• _Prompt_
Below are some entries. Work out how many of their lines hold the word "down", and write that number alone.

• _Source records_
+---+

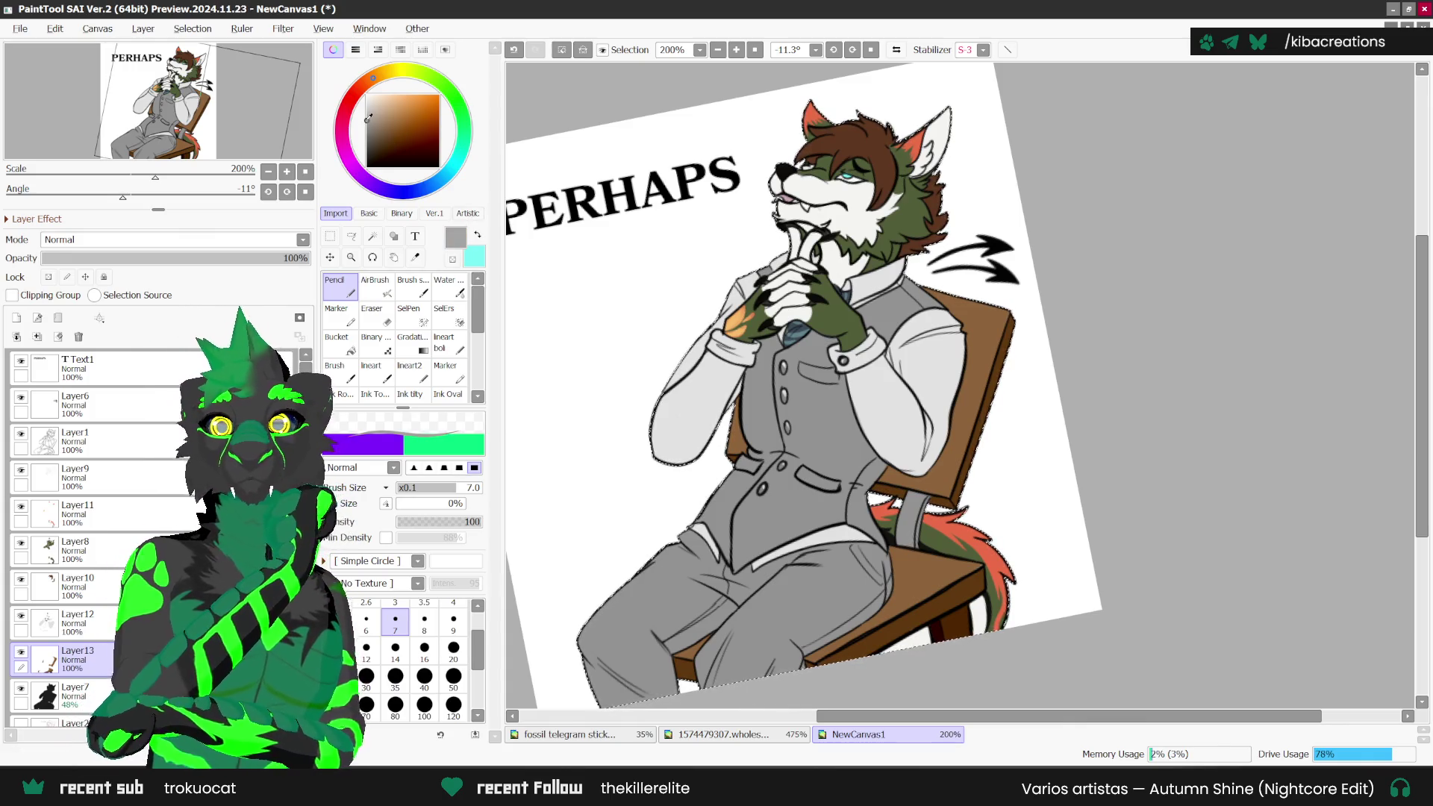
Step: Sample the shirt's light grey and paint it down the left of the chair strap
{"action": "left_click", "coordinate": [366, 121]}
{"action": "scroll", "coordinate": [894, 536], "scroll_direction": "up", "scroll_amount": 3}
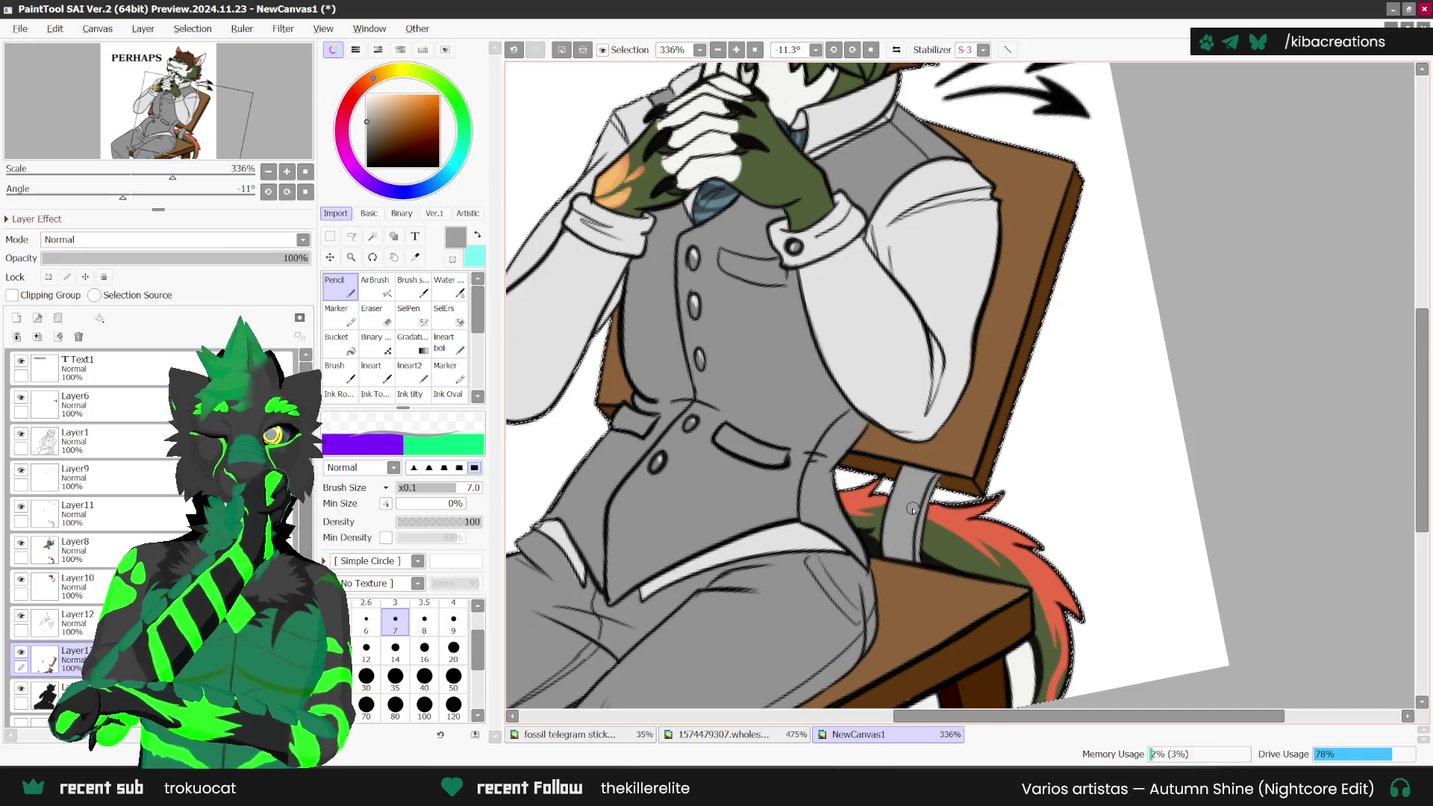
{"action": "scroll", "coordinate": [935, 470], "scroll_direction": "up", "scroll_amount": 1}
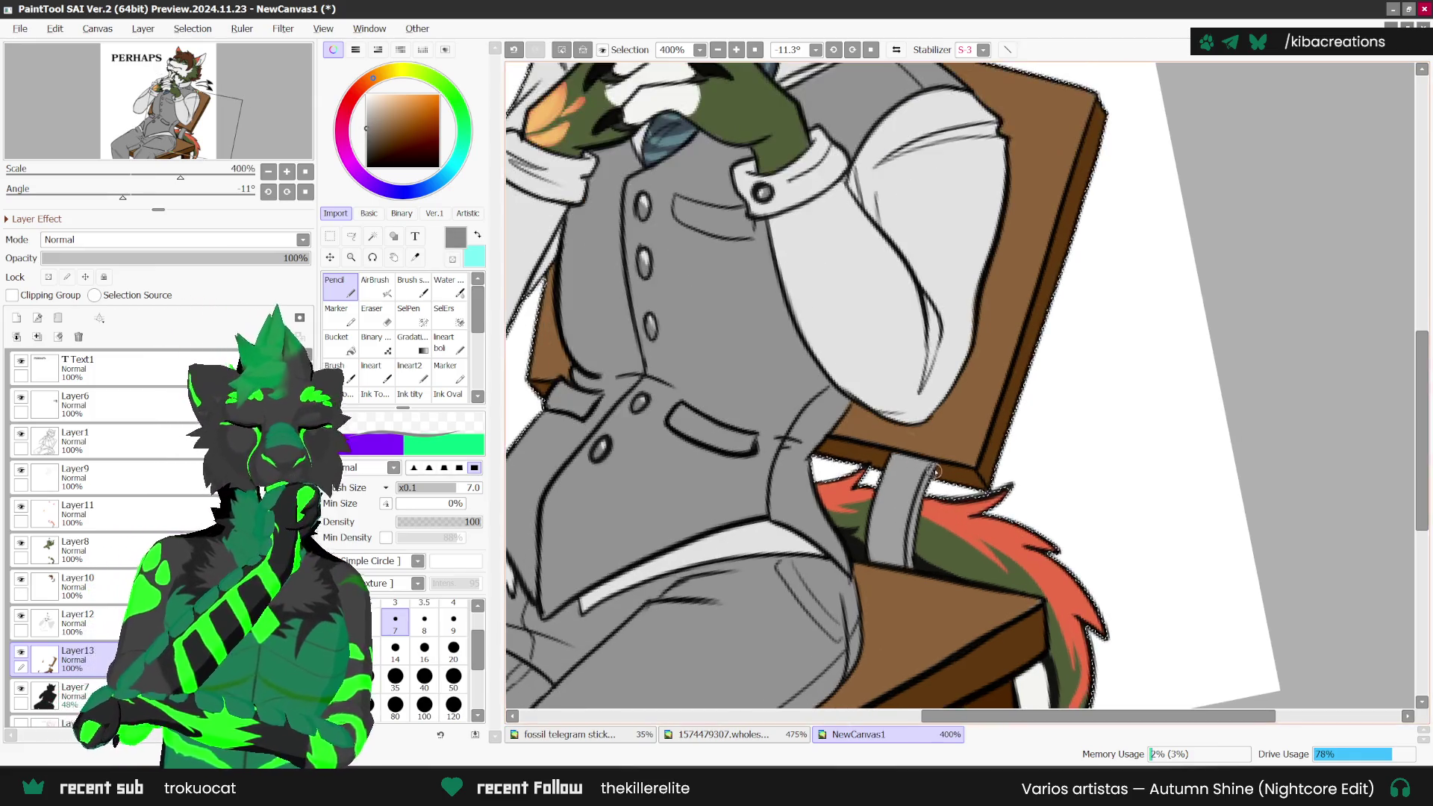
{"action": "scroll", "coordinate": [912, 542], "scroll_direction": "down", "scroll_amount": 1}
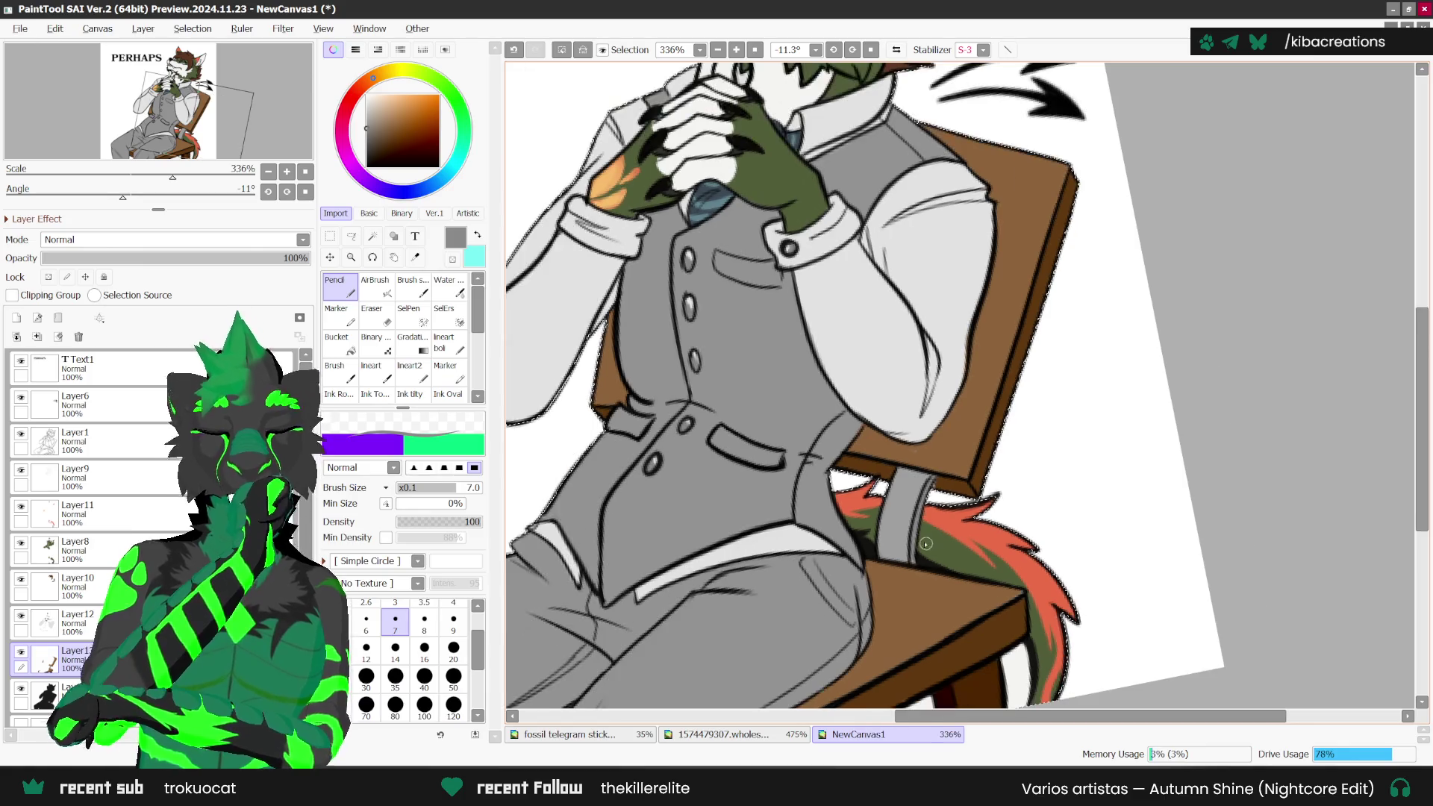
{"action": "left_click", "coordinate": [993, 418], "text": "alt"}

+---+

• _Output of the exercise_
2